Give again, exactly as written, the lines of the records below from the line with "7: (154, 13, 0.67)" to the line with "41: (227, 135, 0.50)". Both end lines count; pictures do not.
BEGIN Dataset content
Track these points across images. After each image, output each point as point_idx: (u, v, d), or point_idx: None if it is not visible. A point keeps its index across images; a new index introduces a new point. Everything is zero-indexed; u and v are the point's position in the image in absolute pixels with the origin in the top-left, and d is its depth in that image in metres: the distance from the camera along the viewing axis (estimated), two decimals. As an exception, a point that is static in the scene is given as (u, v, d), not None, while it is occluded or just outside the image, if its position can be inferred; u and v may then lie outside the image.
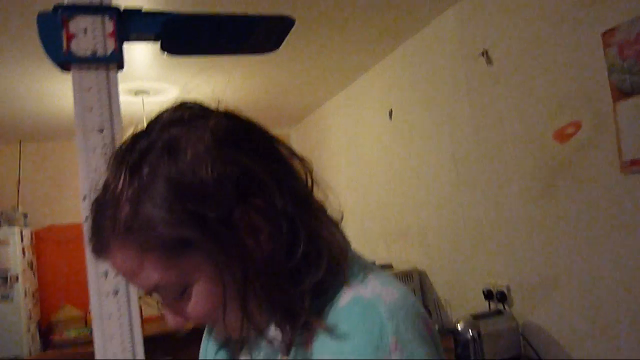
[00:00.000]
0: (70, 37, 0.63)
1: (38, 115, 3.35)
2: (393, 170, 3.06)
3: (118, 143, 0.62)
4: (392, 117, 3.01)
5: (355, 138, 3.54)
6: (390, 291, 0.48)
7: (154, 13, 0.67)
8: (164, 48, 0.70)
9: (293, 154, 0.54)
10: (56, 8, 0.64)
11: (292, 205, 0.49)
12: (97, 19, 0.65)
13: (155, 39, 0.68)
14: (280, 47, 2.12)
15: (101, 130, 0.62)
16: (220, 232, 0.46)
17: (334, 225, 0.56)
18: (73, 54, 0.63)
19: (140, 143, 0.48)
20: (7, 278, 3.63)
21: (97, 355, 0.59)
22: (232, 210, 0.46)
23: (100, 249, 0.49)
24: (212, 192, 0.45)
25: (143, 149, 0.47)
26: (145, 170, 0.46)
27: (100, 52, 0.64)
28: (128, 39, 0.67)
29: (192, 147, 0.46)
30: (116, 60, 0.64)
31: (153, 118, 0.50)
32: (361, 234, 3.48)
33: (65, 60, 0.63)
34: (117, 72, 0.66)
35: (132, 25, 0.66)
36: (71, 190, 4.34)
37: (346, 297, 0.49)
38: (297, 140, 4.90)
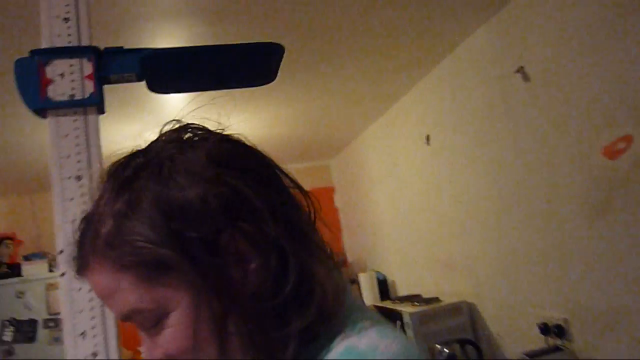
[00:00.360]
0: (46, 82, 0.60)
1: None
2: (434, 197, 2.93)
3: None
4: (430, 142, 2.91)
5: (394, 166, 3.45)
6: (389, 343, 0.42)
7: (135, 50, 0.63)
8: (150, 87, 0.66)
9: (296, 185, 0.52)
10: (33, 52, 0.61)
11: (285, 236, 0.46)
12: (75, 61, 0.61)
13: (139, 79, 0.64)
14: (315, 79, 2.07)
15: (79, 178, 0.58)
16: (202, 255, 0.43)
17: (333, 267, 0.51)
18: (49, 99, 0.59)
19: (135, 160, 0.47)
20: (59, 321, 3.70)
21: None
22: (218, 234, 0.43)
23: (81, 266, 0.47)
24: (198, 211, 0.43)
25: (136, 166, 0.46)
26: (135, 186, 0.45)
27: (77, 95, 0.60)
28: (109, 81, 0.63)
29: (185, 166, 0.45)
30: (95, 103, 0.60)
31: (156, 139, 0.49)
32: (406, 264, 3.35)
33: (41, 107, 0.59)
34: (97, 116, 0.62)
35: (112, 65, 0.62)
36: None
37: (338, 347, 0.43)
38: (337, 171, 4.85)
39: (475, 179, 2.47)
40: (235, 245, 0.44)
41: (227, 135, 0.50)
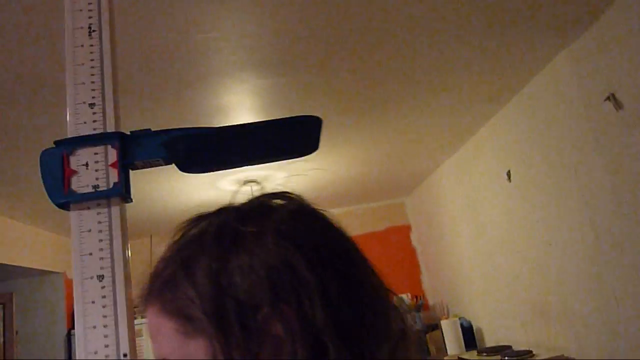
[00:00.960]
0: (70, 174, 0.56)
1: (164, 211, 3.57)
2: (520, 238, 2.70)
3: (121, 292, 0.52)
4: (511, 178, 2.70)
5: (474, 203, 3.24)
6: None
7: (162, 132, 0.58)
8: (181, 168, 0.60)
9: (373, 272, 0.48)
10: (58, 143, 0.57)
11: (332, 332, 0.41)
12: (100, 149, 0.57)
13: (167, 163, 0.58)
14: (388, 118, 2.00)
15: (100, 278, 0.52)
16: (234, 326, 0.41)
17: None
18: (73, 192, 0.55)
19: (206, 220, 0.48)
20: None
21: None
22: (257, 309, 0.41)
23: (143, 299, 0.49)
24: (243, 280, 0.42)
25: (205, 227, 0.48)
26: (198, 243, 0.46)
27: (101, 186, 0.56)
28: (135, 167, 0.59)
29: (249, 234, 0.44)
30: (118, 194, 0.55)
31: (229, 203, 0.50)
32: (492, 310, 3.09)
33: (64, 202, 0.55)
34: (122, 207, 0.57)
35: (137, 151, 0.57)
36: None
37: None
38: (412, 208, 4.67)
39: (566, 218, 2.23)
40: (271, 327, 0.41)
41: (303, 206, 0.49)
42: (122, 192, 0.56)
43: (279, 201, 0.49)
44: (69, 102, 0.59)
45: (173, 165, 0.57)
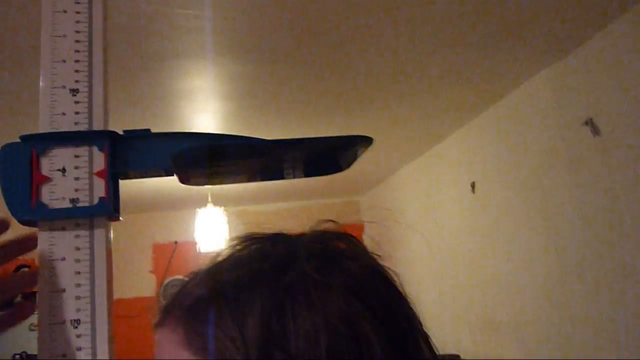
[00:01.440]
0: (40, 181, 0.42)
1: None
2: (478, 250, 2.70)
3: (102, 345, 0.41)
4: (475, 190, 2.69)
5: (432, 210, 3.22)
6: None
7: (167, 137, 0.45)
8: (183, 181, 0.48)
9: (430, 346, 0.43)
10: (24, 138, 0.43)
11: None
12: (82, 151, 0.44)
13: (168, 174, 0.46)
14: (352, 117, 1.91)
15: (75, 323, 0.40)
16: None
17: None
18: (43, 205, 0.42)
19: (265, 247, 0.42)
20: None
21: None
22: None
23: (160, 318, 0.43)
24: (302, 342, 0.35)
25: (260, 254, 0.41)
26: (248, 273, 0.39)
27: (82, 200, 0.42)
28: (127, 177, 0.46)
29: (315, 286, 0.38)
30: (104, 212, 0.42)
31: (284, 232, 0.45)
32: (440, 319, 3.09)
33: (29, 218, 0.42)
34: (108, 229, 0.44)
35: (133, 158, 0.44)
36: (141, 264, 4.30)
37: None
38: (367, 208, 4.64)
39: (528, 235, 2.23)
40: None
41: (376, 265, 0.43)
42: (109, 209, 0.43)
43: (342, 244, 0.43)
44: (42, 84, 0.45)
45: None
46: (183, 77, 1.79)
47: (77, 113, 0.44)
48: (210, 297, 0.39)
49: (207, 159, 0.45)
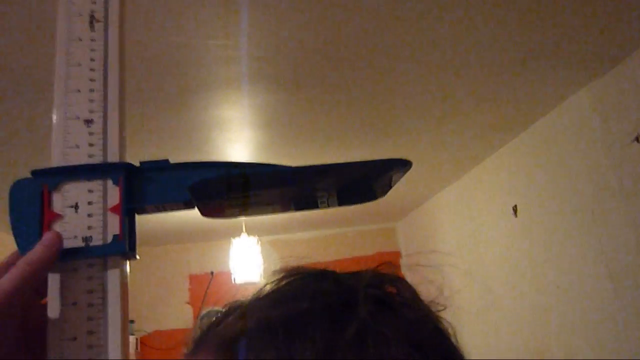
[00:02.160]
0: (51, 218, 0.39)
1: (149, 221, 3.37)
2: (524, 277, 2.56)
3: None
4: (518, 213, 2.57)
5: (472, 236, 3.11)
6: None
7: (187, 167, 0.42)
8: (204, 213, 0.44)
9: None
10: (36, 173, 0.41)
11: None
12: (96, 185, 0.40)
13: (187, 207, 0.42)
14: (386, 142, 1.86)
15: None
16: None
17: None
18: (53, 245, 0.38)
19: (315, 284, 0.39)
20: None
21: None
22: None
23: (192, 349, 0.39)
24: None
25: (312, 292, 0.38)
26: (299, 310, 0.36)
27: (95, 239, 0.39)
28: (144, 211, 0.42)
29: (370, 334, 0.35)
30: (119, 251, 0.39)
31: (348, 276, 0.40)
32: (485, 353, 2.94)
33: (39, 259, 0.38)
34: (123, 270, 0.40)
35: (150, 192, 0.41)
36: (178, 295, 4.31)
37: None
38: (403, 235, 4.54)
39: (579, 263, 2.10)
40: None
41: (431, 315, 0.41)
42: (123, 248, 0.40)
43: (397, 290, 0.40)
44: (56, 115, 0.43)
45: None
46: (215, 107, 1.79)
47: (91, 145, 0.42)
48: (253, 332, 0.36)
49: (229, 190, 0.41)
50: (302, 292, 0.38)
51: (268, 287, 0.40)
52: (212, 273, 4.30)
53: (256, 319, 0.36)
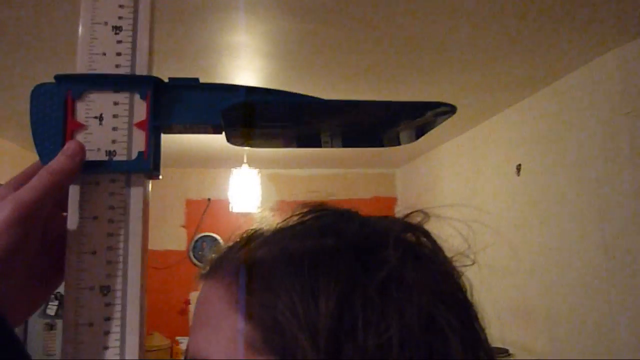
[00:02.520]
0: (74, 128, 0.37)
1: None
2: (519, 234, 2.60)
3: (134, 314, 0.37)
4: (521, 173, 2.57)
5: (472, 191, 3.12)
6: None
7: (218, 88, 0.39)
8: (230, 140, 0.42)
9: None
10: (59, 78, 0.38)
11: None
12: (123, 97, 0.38)
13: (216, 131, 0.40)
14: (394, 85, 1.81)
15: (105, 290, 0.36)
16: None
17: None
18: (76, 156, 0.37)
19: (338, 222, 0.38)
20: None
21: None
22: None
23: (208, 271, 0.39)
24: (369, 333, 0.32)
25: (337, 230, 0.37)
26: (322, 248, 0.35)
27: (119, 153, 0.37)
28: (170, 130, 0.40)
29: (395, 280, 0.34)
30: (143, 168, 0.37)
31: (377, 220, 0.39)
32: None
33: (61, 168, 0.37)
34: (146, 188, 0.39)
35: (178, 110, 0.39)
36: (174, 217, 4.36)
37: None
38: (401, 182, 4.55)
39: (574, 224, 2.12)
40: None
41: (453, 269, 0.40)
42: (148, 166, 0.38)
43: (427, 241, 0.39)
44: (82, 18, 0.40)
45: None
46: (228, 31, 1.72)
47: (118, 54, 0.39)
48: (277, 261, 0.35)
49: (263, 117, 0.39)
50: (329, 228, 0.37)
51: (293, 219, 0.40)
52: (209, 200, 4.34)
53: (280, 249, 0.36)
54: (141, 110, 0.38)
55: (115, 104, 0.38)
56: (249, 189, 3.29)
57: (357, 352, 0.31)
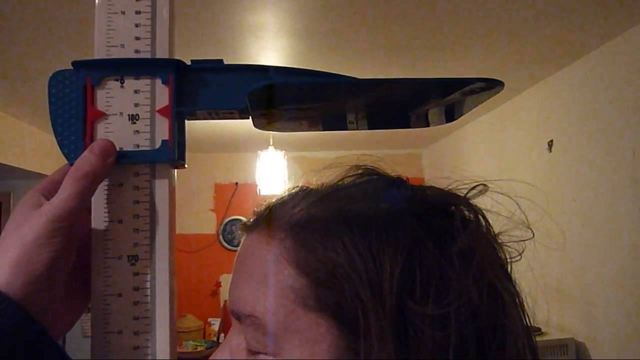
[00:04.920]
0: (94, 117, 0.36)
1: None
2: (552, 212, 2.52)
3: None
4: (553, 149, 2.49)
5: (502, 170, 3.04)
6: None
7: (243, 69, 0.37)
8: (259, 125, 0.40)
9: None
10: (77, 65, 0.36)
11: None
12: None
13: (242, 116, 0.38)
14: (420, 62, 1.75)
15: (133, 260, 0.34)
16: (385, 334, 0.30)
17: None
18: (96, 146, 0.35)
19: (392, 184, 0.38)
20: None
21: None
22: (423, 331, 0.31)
23: (254, 222, 0.38)
24: (428, 296, 0.32)
25: (396, 192, 0.37)
26: (379, 209, 0.35)
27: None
28: (195, 117, 0.38)
29: (449, 244, 0.34)
30: (168, 158, 0.35)
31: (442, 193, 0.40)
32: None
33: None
34: (172, 178, 0.37)
35: (203, 95, 0.37)
36: (202, 202, 4.41)
37: None
38: (429, 162, 4.48)
39: (612, 203, 2.05)
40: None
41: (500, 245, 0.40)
42: (173, 156, 0.36)
43: (477, 212, 0.39)
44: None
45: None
46: (251, 11, 1.69)
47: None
48: (333, 220, 0.34)
49: (290, 99, 0.37)
50: (385, 193, 0.37)
51: (347, 180, 0.39)
52: (236, 184, 4.36)
53: (337, 208, 0.35)
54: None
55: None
56: (275, 171, 3.29)
57: (420, 316, 0.31)
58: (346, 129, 0.41)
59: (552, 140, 2.50)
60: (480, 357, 0.32)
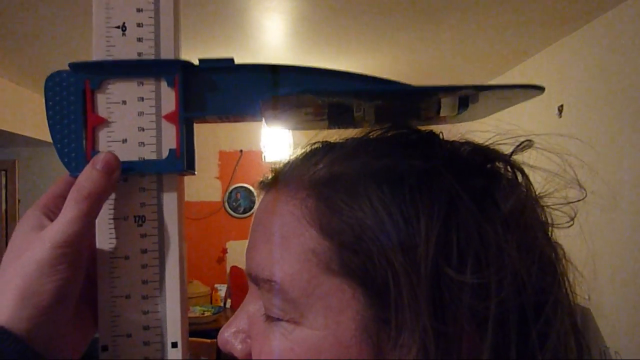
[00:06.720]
0: (95, 123, 0.33)
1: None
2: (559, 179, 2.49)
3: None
4: (563, 114, 2.44)
5: (512, 135, 3.00)
6: None
7: (255, 69, 0.34)
8: (269, 124, 0.38)
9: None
10: (75, 66, 0.33)
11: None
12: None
13: (256, 118, 0.35)
14: (431, 29, 1.70)
15: (139, 220, 0.32)
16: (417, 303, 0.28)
17: None
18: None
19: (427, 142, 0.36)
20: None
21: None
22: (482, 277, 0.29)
23: (271, 180, 0.36)
24: (466, 264, 0.29)
25: (429, 152, 0.34)
26: (413, 169, 0.32)
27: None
28: (204, 121, 0.35)
29: (492, 208, 0.32)
30: (177, 169, 0.33)
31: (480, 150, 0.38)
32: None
33: (81, 169, 0.33)
34: (181, 189, 0.35)
35: (212, 99, 0.34)
36: (208, 169, 4.40)
37: None
38: (439, 127, 4.42)
39: (618, 168, 2.02)
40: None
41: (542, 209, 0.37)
42: (182, 166, 0.33)
43: (516, 171, 0.38)
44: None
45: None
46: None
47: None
48: (360, 178, 0.31)
49: (309, 104, 0.34)
50: (417, 148, 0.34)
51: (374, 134, 0.36)
52: (241, 151, 4.33)
53: (363, 164, 0.32)
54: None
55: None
56: (280, 138, 3.26)
57: (457, 285, 0.28)
58: (353, 127, 0.39)
59: (562, 105, 2.44)
60: (522, 336, 0.30)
END Dataset content
**Written solution:**
7: (154, 13, 0.67)
8: (164, 48, 0.70)
9: (293, 154, 0.54)
10: (56, 8, 0.64)
11: (292, 205, 0.49)
12: (97, 19, 0.65)
13: (155, 39, 0.68)
14: (280, 47, 2.12)
15: (101, 130, 0.62)
16: (220, 232, 0.46)
17: (334, 225, 0.56)
18: (73, 54, 0.63)
19: (140, 143, 0.48)
20: (7, 278, 3.63)
21: (97, 355, 0.59)
22: (232, 210, 0.46)
23: (100, 249, 0.49)
24: (212, 192, 0.45)
25: (143, 149, 0.47)
26: (145, 170, 0.46)
27: (100, 52, 0.64)
28: (128, 39, 0.67)
29: (192, 147, 0.46)
30: (116, 60, 0.64)
31: (153, 118, 0.50)
32: (361, 234, 3.48)
33: (65, 60, 0.63)
34: (117, 72, 0.66)
35: (132, 25, 0.66)
36: (71, 190, 4.34)
37: (346, 297, 0.49)
38: (297, 140, 4.90)
[00:00.360]
0: (46, 82, 0.60)
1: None
2: (434, 197, 2.93)
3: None
4: (430, 142, 2.91)
5: (394, 166, 3.45)
6: (389, 343, 0.42)
7: (135, 50, 0.63)
8: (150, 87, 0.66)
9: (296, 185, 0.52)
10: (33, 52, 0.61)
11: (285, 236, 0.46)
12: (75, 61, 0.61)
13: (139, 79, 0.64)
14: (315, 79, 2.07)
15: (79, 178, 0.58)
16: (202, 255, 0.43)
17: (333, 267, 0.51)
18: (49, 99, 0.59)
19: (135, 160, 0.47)
20: (59, 321, 3.70)
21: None
22: (218, 234, 0.43)
23: (81, 266, 0.47)
24: (198, 211, 0.43)
25: (136, 166, 0.46)
26: (135, 186, 0.45)
27: (77, 95, 0.60)
28: (109, 81, 0.63)
29: (185, 166, 0.45)
30: (95, 103, 0.60)
31: (156, 139, 0.49)
32: (406, 264, 3.35)
33: (41, 107, 0.59)
34: (97, 116, 0.62)
35: (112, 65, 0.62)
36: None
37: (338, 347, 0.43)
38: (337, 171, 4.85)
39: (475, 179, 2.47)
40: (235, 245, 0.44)
41: (227, 135, 0.50)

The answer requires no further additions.